My father’s recollections aside, it can be hard to visualize just how far we’ve come from a less trend-obsessed, pre-Kitchen Nightmares dining culture. At least, until someone pulls out their phone. In fact, let’s do an experiment. Assuming it’s not already, go on TikTok, and I’ll bet that the first piece of food content that pops up could be classified into one of these four groups:
The Hidden Gem Tourist
This “Locals Only” (except for me) spot is one of [city’s name] best holes in the wall.
You need to go at [specific time], because I went, and make sure to get [specific thing], because I allow you to do so, making sure to put the “me” back in documentary ethics, one bite at a time.

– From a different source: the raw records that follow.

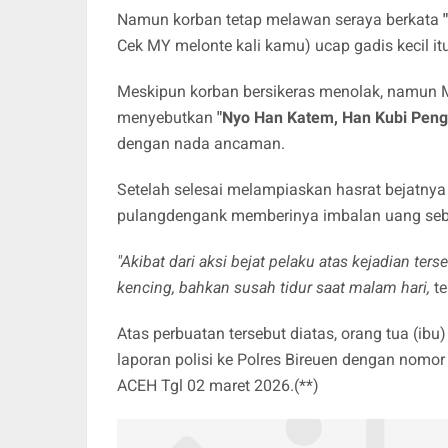
Namun korban tetap melawan seraya berkata
Cek MY melonte kali kamu) ucap gadis kecil i
Meskipun korban bersikeras menolak, namu
menyebutkan
"Nyo Han Katem, Han Kubi Peng 
dengan nada ancaman.
Setelah selesai melampiaskan hasrat bejatnya
pulangdengank memberinya imbalan uang sebes
"Akibat dari aksi bejat pelaku atas kejadian t
kencing, bahkan susah tidur saat malam hari,
t
Atas perbuatan tersebut diatas, orang tua (i
laporan polisi ke Polres Bireuen dengan no
ACEH Tgl 02 maret 2026.(**)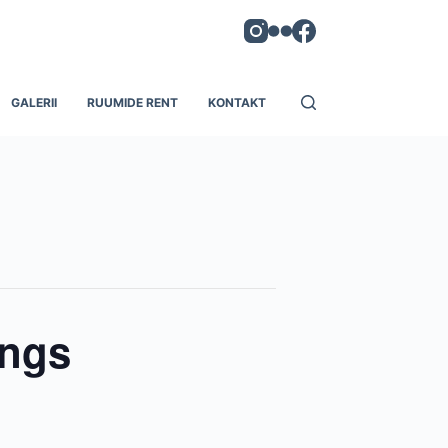
GALERII
RUUMIDE RENT
KONTAKT
ings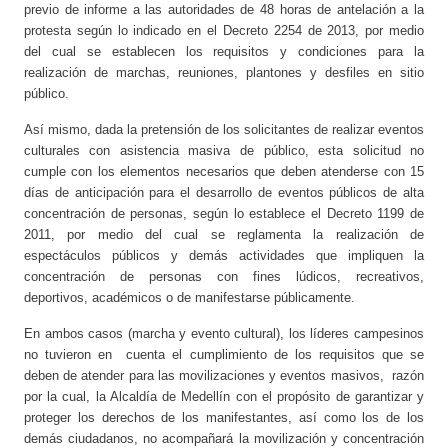
previo de informe a las autoridades de 48 horas de antelación a la
protesta según lo indicado en el Decreto 2254 de 2013, por medio
del cual se establecen los requisitos y condiciones para la
realización de marchas, reuniones, plantones y desfiles en sitio
público.
Así mismo, dada la pretensión de los solicitantes de realizar eventos
culturales con asistencia masiva de público, esta solicitud no
cumple con los elementos necesarios que deben atenderse con 15
días de anticipación para el desarrollo de eventos públicos de alta
concentración de personas, según lo establece el Decreto 1199 de
2011, por medio del cual se reglamenta la realización de
espectáculos públicos y demás actividades que impliquen la
concentración de personas con fines lúdicos, recreativos,
deportivos, académicos o de manifestarse públicamente.
En ambos casos (marcha y evento cultural), los líderes campesinos
no tuvieron en cuenta el cumplimiento de los requisitos que se
deben de atender para las movilizaciones y eventos masivos, razón
por la cual, la Alcaldía de Medellín con el propósito de garantizar y
proteger los derechos de los manifestantes, así como los de los
demás ciudadanos, no acompañará la movilización y concentración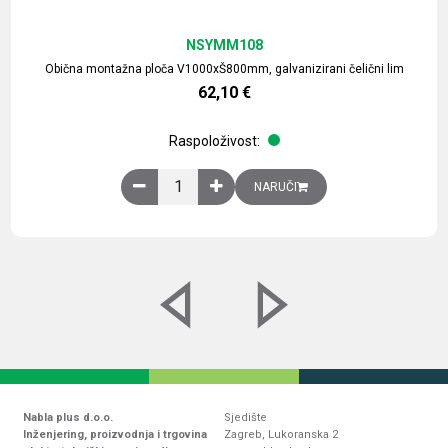
NSYMM108
Obična montažna ploča V1000xŠ800mm, galvanizirani čelični lim
62,10
€
Raspoloživost:
Obična montažna ploča V1000xŠ800mm, galvaniz
NARUČI
Nabla plus d.o.o.
Sjedište
Inženjering, proizvodnja i trgovina
Zagreb, Lukoranska 2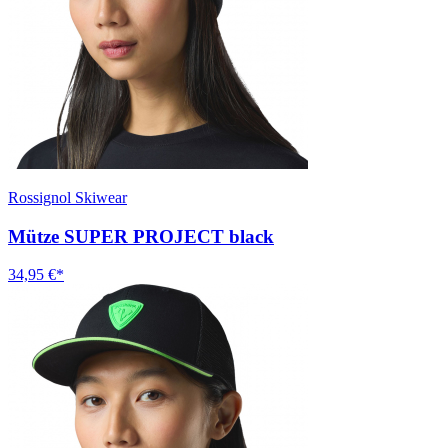
Rossignol Skiwear
Mütze SUPER PROJECT black
34,95 €*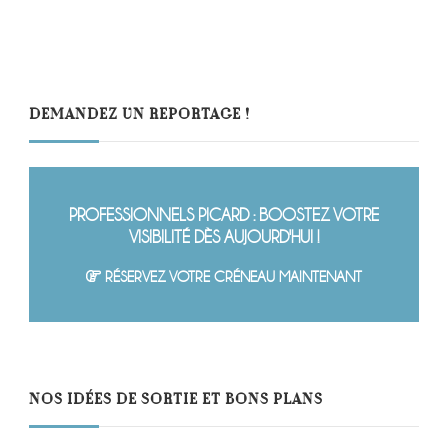
DEMANDEZ UN REPORTAGE !
PROFESSIONNELS PICARD : BOOSTEZ VOTRE
VISIBILITÉ DÈS AUJOURD'HUI !
RÉSERVEZ VOTRE CRÉNEAU MAINTENANT
NOS IDÉES DE SORTIE ET BONS PLANS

The Michelin Masterpiece Experience
The dreaded tasting menu—where there are no meals, only quests.
The prices are as high as the vaulted ceilings, and any attempt to record the ever-changing menus becomes another status symbol to be turned into clout-based ammunition.
The Overhyped Shithole
Fast food reviewers and their car-sitting, pizza-rating ilk.
Everything is either the cheapest, best thing to ever grace God's lips or something shitty, that everyone knows will be shitty, that lets everyone laugh at just how shitty a shitty thing can be.
Recipes and the Rest
The DIY field.
Armed only with a ring light, a marble kitchen island, and a dream, you have the power to master every family secret and regional delicacy with all the gusto of a gentrifying conquistador and none of the shame.